Waterloo/Cedar Falls
Iowa has its pockets of diversity, but let's be real: Iowa is pretty damn white. It's one of the preconceived notions of the state that actually holds up. But even that's changing, albeit slowly. Those pockets of diversity often butt up against more gentrified, affluent towns, a likely residual effect of the old sundown-town mentality. Those "pockets" of diversity still exist, largely because the strong grip of history that never truly loosens. But today, there's more fluidity between neighboring towns creating something much more exciting, such as with Cedar Falls and Waterloo, both of which are worth a visit, but together make for a true snapshot of modern Iowa.
Cedar Falls is very much a Midwest college town: relatively homogenous, gentrified, and affluent. If It’s a Wonderful Life got a modern remake, Cedar Falls might play the part of Bedford Falls. Walk down the 20th-century Main Street and note homey coffee shop/local institution Cup of Joe; Chocolaterie Stam, which sells chocolates straight from Belgium; Bigfoot Bettys, for its Sasquatch-sized pork tenderloins; and Bar Winslow, slinging Prohibition-inspired cocktails in the historic Black Hawk Hotel. You’ll eventually wind up on the banks of the Cedar River, where trails take you out into the woodlands and where the bluebells rage come fall.

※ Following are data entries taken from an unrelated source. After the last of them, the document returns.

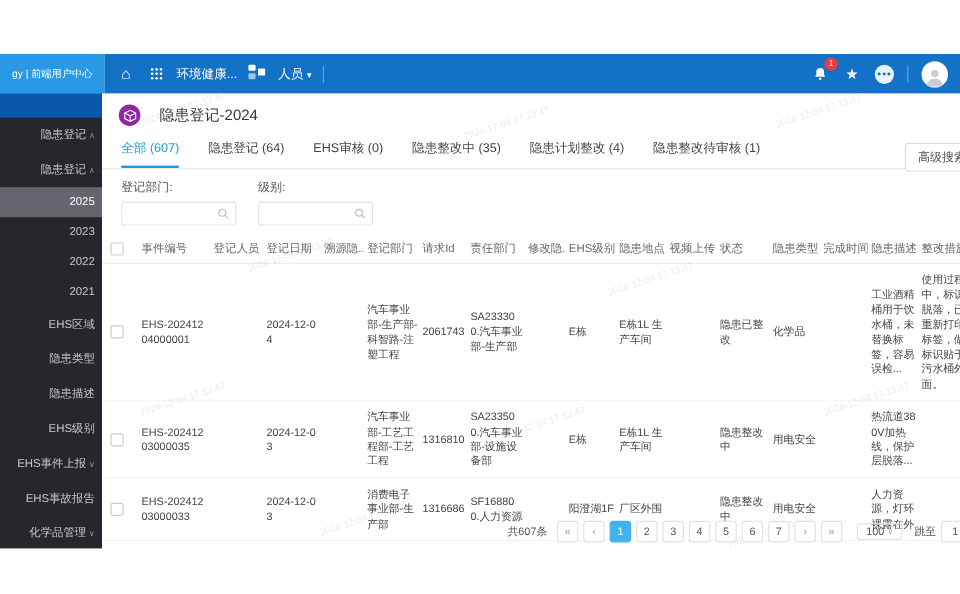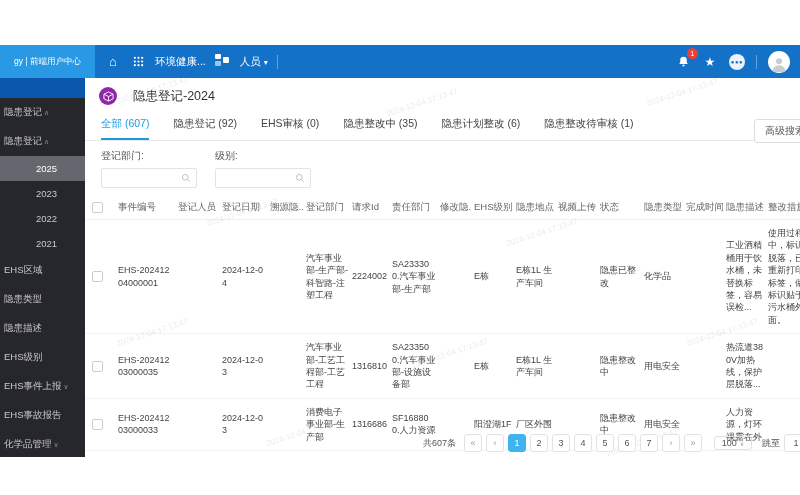--- a/index.html
+++ b/index.html
@@ -10,7 +10,7 @@
 
   
   .topbar { position:absolute; top:0; left:0; width:800px; height:33px; display:flex; }
-  .brand  { width:95px; height:33px; background:#2a99e5; color:#fff; font-size:8.5px;
+  .brand  { width:87px; height:33px; background:#2a99e5; color:#fff; font-size:8.5px;
             display:flex; align-items:center; justify-content:center; white-space:nowrap; overflow:hidden; }
   .nav    { flex:1; background:#1371c8; color:#fff; display:flex; align-items:center;
             padding:0 10px; gap:9px; font-size:10.5px; }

A short drive away is Waterloo, a more immigrant- and art-focused community that offers up a welcome dose of diversity and underdog spirit that's essentially the opposite of what most people think of when they think "Iowa." Don’t miss SingleSpeed Brewing Co., a game-changing brewery shilling sours and other European-inspired beers in an old Wonderbread factory. Check out Rodney’s Kitchen for Rodney’s very own brisket or gumbo, then ogle at gallery/restaurant/lounge Capella Magna’s ceiling, a legitimate spray-painted masterpiece that replicates the Sistine Chapel (created by street artist Paco Rosic). Finally, end on a high note with a round of karaoke and darts at Iron Horse Saloon.
Outdoors, the “Cedar Valley” takes biking pretty seriously. For a beer-to-beer ride, bike the trails between Waterloo’s SingleSpeed and Cedar Falls’ SingleSpeed—it’s 7.5 miles between the two breweries, and a great way to get a feel for both towns.
Yellow River State Forest
There isn't exactly a surplus of backpacking opportunities in Iowa, but Yellow River is your best bet to practice your off-gridding and map-reading skills. Hikers should beeline for the Paint Creek Unit: There are 25 miles of trails here, but the 14-mile loop makes for a solid weekend backpacking trip. The trails are marked, giving a good challenge to those new to the backpacking world. You won’t be getting lost in the open prairie, either—Yellow River is densely forested, with steep-walled river canyons and rugged bluffs towering over the water.
Beyond hiking and backpacking (and obviously stellar views), Yellow River has extraordinary trout fishing—you can set up your tent right on the banks—great equestrian trails, and maintained snowmobiling/snowshoe trails come winter.